Just days after his $1 billion-plus oil revenue rollback passed, the Governor, oil companies and their allies began to crank up their PR machine. They’re spinning their bill, SB 21, as the reason for development that, um, started years ago under ACES, the law SB 21 just replaced. Soon they’ll be touting SB 21 as the reason for other “new” things, like radio and space travel.
Here’s some reality about these projects.
But first, let’s not be naïve. Oil companies have a legal duty to maximize profits for shareholders, and as such, they will promote any tax break that lets them keep more money. And the Governor will claim credit for every drop of oil he can.
So, what is SB 21? The big giveaway in that bill was the elimination of Alaska’s windfall profits share. That’s a $1 - $2 billion rollback in Alaska’s oil revenue (assuming $110 - $130/barrel prices), which allowed a modestly increasing tax rate as companies earned windfall profits at very high oil prices. SB 21 lets companies spend that money Outside Alaska, anywhere Exxon, British Petroleum and Conoco want. In testimony they refused to commit to spending it here.
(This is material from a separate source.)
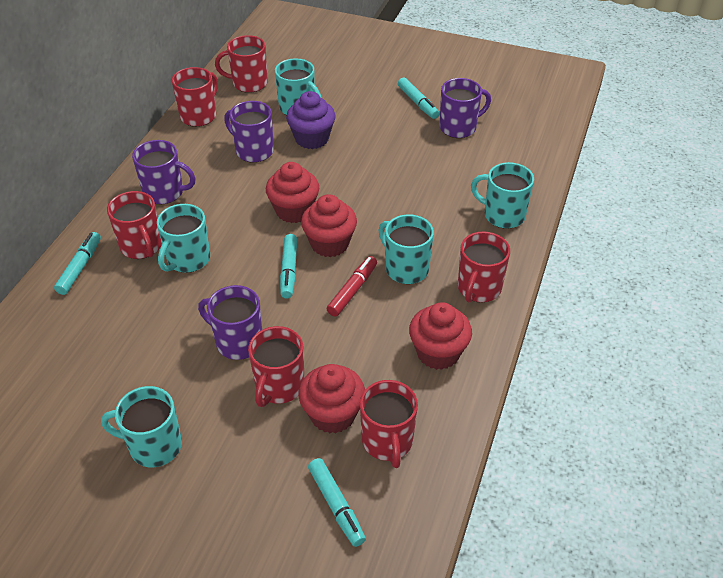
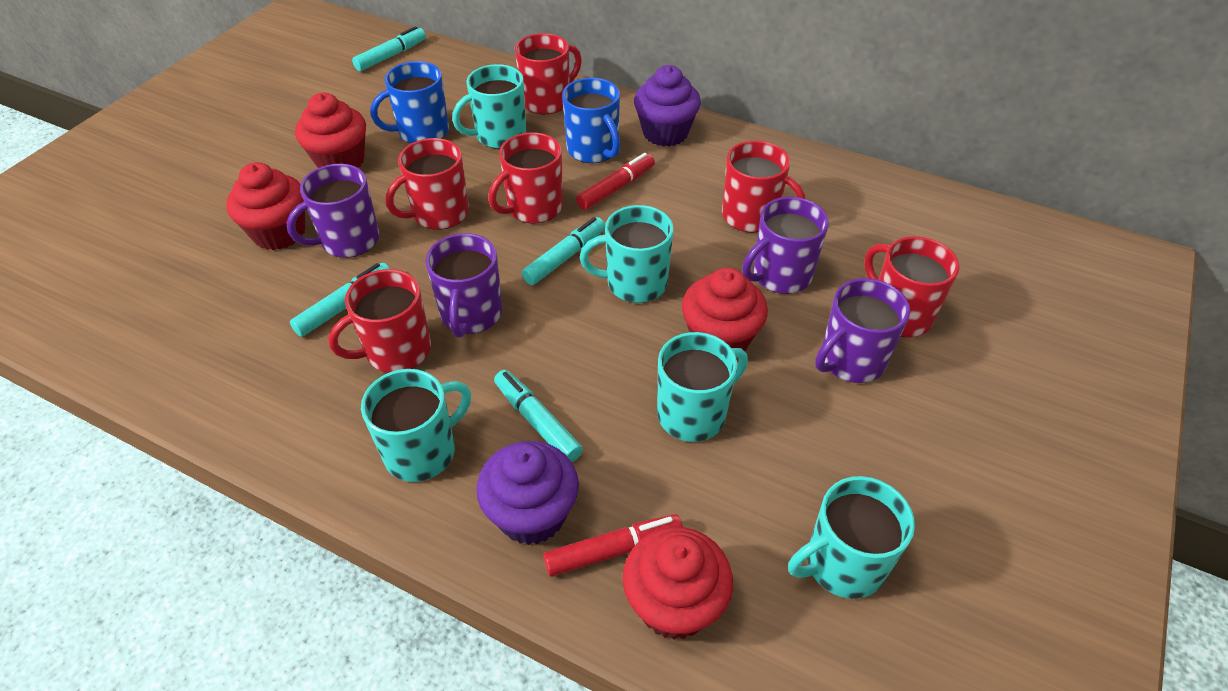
blue mug: none = 0 -> [370,61,449,144] [562,78,620,163] = 2
purple cupcake: [286,91,335,149] = 1 -> [476,441,579,545] [634,65,701,147] = 2
red marker: [327,256,377,317] = 1 -> [543,514,683,577] [576,153,655,210] = 2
I and others attempted sensible changes to ACES that would have required new Alaska oil development to earn reasonable breaks. But Governor Parnell and all 39 GOP legislators except two (Senators Stevens and Stedman) chose a fiscal cliff-creating state revenue slash that will keep Alaska in deficit spending.
By 2021 it will require more than 100,000 barrels/day in new oil just to break even with ACES. That’s likely a low estimate by PFC Energy, a paid consultant that promoted SB 21 (it’s higher than another consultant pushing SB 21 estimated). We’d be better served by an objective analysis.
Now, what about that sudden new SB 21-related development?
Just nine days after SB 21 passed the Governor touted that “Repsol has found oil in three test wells drilled this winter.” He quoted a Repsol spokesman who expectedly stated SB 21 was a “critical factor in ensuring the development of this project.”
Fact Check: In 2011 under ACES, Repsol announced it would begin major investments in Alaska. Repsol said nothing then about the need for tax breaks beyond the significant investment incentives in ACES. Its March, 2011, press release stated, “The estimated minimum exposure for this investment ... amounts to $768 million. The start of exploratory work is scheduled for next winter.... The North Slope of Alaska is an especially promising area for Repsol as it has already shown to be oil rich and carries low exploratory risk.” The oil found this winter was intended in 2011 to be developed, with recognition that ACES was the law in Alaska.
Three days after SB 21 passed, Conoco claimed SB 21 would lead to development of an area next to its Alpine development, called Mooses Tooth.
Fact Check: In 2009 Conoco announced development at its Mooses and Bear Tooth units in NPR-A, under ACES. They did this in part under the threat that they’d lose these leases for not developing them (companies have a duty to develop leases or lose them). They began work in 2008 and again in 2012. Conoco bought leases to expand the Mooses Tooth Unit in 2008, promised drilling in both areas, and in 2012 “staked nine potential well locations in the Mooses and Bear Tooth units (2012 Anchorage Economic Development Corporation (AEDC) report). Companies move ahead with field development because they’ve calculated the chances of production are worth the risk.
Fact Check: Brooks Range Petroleum has been developing the “Mustang” field under ACES. They discovered oil in 2011, and the 2012 AEDC report noted they planned to “sanction this project” in 2012 with “first oil expected in 2014.” Suggestions that this field was developed because of SB 21 are inaccurate.
Expect more spin from those who want to keep SB 21’s massive tax breaks. And expect less revenue, continued education cuts, construction and other job losses, and big dips into Alaska’s billions in ACES-created savings.
• Les Gara is a Democratic State Representative From Anchorage.